The lines from the start of the records through the one containing "immunohistochemical staining in" are to be restated word for word; please include both ends.

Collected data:
*** Begin section ***

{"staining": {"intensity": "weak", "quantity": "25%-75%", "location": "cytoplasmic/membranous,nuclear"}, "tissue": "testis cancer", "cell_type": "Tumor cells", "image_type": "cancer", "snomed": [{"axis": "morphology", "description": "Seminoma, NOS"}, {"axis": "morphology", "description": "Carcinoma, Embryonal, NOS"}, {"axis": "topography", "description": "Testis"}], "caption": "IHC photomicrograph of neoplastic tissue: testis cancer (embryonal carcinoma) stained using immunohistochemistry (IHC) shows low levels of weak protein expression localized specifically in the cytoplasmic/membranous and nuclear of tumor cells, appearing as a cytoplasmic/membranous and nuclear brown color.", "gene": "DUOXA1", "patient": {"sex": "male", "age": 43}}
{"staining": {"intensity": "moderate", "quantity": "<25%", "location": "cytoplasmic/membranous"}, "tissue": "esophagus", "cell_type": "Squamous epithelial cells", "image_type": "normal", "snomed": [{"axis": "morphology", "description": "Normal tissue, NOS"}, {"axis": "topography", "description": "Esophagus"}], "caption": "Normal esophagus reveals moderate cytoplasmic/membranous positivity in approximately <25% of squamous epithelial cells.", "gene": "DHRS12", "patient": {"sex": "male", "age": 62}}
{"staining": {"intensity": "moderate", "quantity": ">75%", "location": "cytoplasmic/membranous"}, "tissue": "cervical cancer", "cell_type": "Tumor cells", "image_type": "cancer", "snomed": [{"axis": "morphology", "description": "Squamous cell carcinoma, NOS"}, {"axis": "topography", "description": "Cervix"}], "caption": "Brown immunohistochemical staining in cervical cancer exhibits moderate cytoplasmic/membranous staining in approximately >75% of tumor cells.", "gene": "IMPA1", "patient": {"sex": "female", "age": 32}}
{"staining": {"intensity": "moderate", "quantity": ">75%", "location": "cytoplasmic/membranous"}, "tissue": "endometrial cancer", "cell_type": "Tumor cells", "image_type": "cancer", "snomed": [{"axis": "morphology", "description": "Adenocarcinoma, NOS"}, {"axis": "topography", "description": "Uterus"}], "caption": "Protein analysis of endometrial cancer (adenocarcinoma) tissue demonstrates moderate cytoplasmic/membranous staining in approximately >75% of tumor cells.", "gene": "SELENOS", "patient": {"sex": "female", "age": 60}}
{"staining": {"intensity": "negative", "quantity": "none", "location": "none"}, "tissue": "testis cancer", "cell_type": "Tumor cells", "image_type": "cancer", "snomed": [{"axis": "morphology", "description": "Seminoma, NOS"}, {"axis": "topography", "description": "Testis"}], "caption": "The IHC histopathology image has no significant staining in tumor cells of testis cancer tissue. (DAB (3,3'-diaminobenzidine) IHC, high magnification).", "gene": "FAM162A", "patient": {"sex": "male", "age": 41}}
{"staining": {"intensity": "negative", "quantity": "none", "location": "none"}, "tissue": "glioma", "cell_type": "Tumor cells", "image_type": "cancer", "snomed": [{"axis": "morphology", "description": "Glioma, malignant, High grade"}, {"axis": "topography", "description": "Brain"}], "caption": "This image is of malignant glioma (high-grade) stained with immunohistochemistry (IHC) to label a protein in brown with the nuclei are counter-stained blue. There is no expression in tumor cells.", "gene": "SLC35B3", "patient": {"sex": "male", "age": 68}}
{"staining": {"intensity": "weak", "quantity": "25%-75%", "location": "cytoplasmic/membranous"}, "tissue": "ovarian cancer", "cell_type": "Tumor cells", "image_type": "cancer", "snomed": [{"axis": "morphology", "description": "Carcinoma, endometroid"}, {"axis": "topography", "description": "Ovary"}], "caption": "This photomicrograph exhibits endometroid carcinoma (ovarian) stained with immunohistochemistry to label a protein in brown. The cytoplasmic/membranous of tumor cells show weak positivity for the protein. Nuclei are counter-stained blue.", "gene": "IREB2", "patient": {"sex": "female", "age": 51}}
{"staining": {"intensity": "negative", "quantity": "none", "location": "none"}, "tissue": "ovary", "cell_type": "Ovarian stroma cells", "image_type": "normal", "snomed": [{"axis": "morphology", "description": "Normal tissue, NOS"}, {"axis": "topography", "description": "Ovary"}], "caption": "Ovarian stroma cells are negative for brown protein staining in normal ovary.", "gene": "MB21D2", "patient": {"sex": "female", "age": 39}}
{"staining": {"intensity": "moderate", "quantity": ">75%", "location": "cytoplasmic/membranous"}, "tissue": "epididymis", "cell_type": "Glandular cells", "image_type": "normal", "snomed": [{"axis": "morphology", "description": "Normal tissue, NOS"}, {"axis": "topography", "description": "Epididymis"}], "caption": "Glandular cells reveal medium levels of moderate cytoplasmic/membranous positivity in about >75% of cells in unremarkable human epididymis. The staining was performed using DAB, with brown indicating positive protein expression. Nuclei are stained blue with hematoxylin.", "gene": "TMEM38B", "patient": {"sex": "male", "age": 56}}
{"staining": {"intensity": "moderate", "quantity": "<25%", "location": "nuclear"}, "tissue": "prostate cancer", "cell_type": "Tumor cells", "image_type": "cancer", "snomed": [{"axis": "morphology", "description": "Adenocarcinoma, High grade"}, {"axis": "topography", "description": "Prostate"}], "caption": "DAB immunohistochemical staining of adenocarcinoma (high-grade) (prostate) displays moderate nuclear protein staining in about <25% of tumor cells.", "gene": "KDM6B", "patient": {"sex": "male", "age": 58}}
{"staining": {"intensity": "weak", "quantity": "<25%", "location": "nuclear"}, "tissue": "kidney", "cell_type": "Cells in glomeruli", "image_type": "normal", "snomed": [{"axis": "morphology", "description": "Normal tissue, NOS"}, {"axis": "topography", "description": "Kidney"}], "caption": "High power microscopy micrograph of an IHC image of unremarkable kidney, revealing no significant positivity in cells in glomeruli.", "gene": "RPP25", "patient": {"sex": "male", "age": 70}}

*** End section ***

• **Answer for the task**:
{"staining": {"intensity": "weak", "quantity": "25%-75%", "location": "cytoplasmic/membranous,nuclear"}, "tissue": "testis cancer", "cell_type": "Tumor cells", "image_type": "cancer", "snomed": [{"axis": "morphology", "description": "Seminoma, NOS"}, {"axis": "morphology", "description": "Carcinoma, Embryonal, NOS"}, {"axis": "topography", "description": "Testis"}], "caption": "IHC photomicrograph of neoplastic tissue: testis cancer (embryonal carcinoma) stained using immunohistochemistry (IHC) shows low levels of weak protein expression localized specifically in the cytoplasmic/membranous and nuclear of tumor cells, appearing as a cytoplasmic/membranous and nuclear brown color.", "gene": "DUOXA1", "patient": {"sex": "male", "age": 43}}
{"staining": {"intensity": "moderate", "quantity": "<25%", "location": "cytoplasmic/membranous"}, "tissue": "esophagus", "cell_type": "Squamous epithelial cells", "image_type": "normal", "snomed": [{"axis": "morphology", "description": "Normal tissue, NOS"}, {"axis": "topography", "description": "Esophagus"}], "caption": "Normal esophagus reveals moderate cytoplasmic/membranous positivity in approximately <25% of squamous epithelial cells.", "gene": "DHRS12", "patient": {"sex": "male", "age": 62}}
{"staining": {"intensity": "moderate", "quantity": ">75%", "location": "cytoplasmic/membranous"}, "tissue": "cervical cancer", "cell_type": "Tumor cells", "image_type": "cancer", "snomed": [{"axis": "morphology", "description": "Squamous cell carcinoma, NOS"}, {"axis": "topography", "description": "Cervix"}], "caption": "Brown immunohistochemical staining in cervical cancer exhibits moderate cytoplasmic/membranous staining in approximately >75% of tumor cells.", "gene": "IMPA1", "patient": {"sex": "female", "age": 32}}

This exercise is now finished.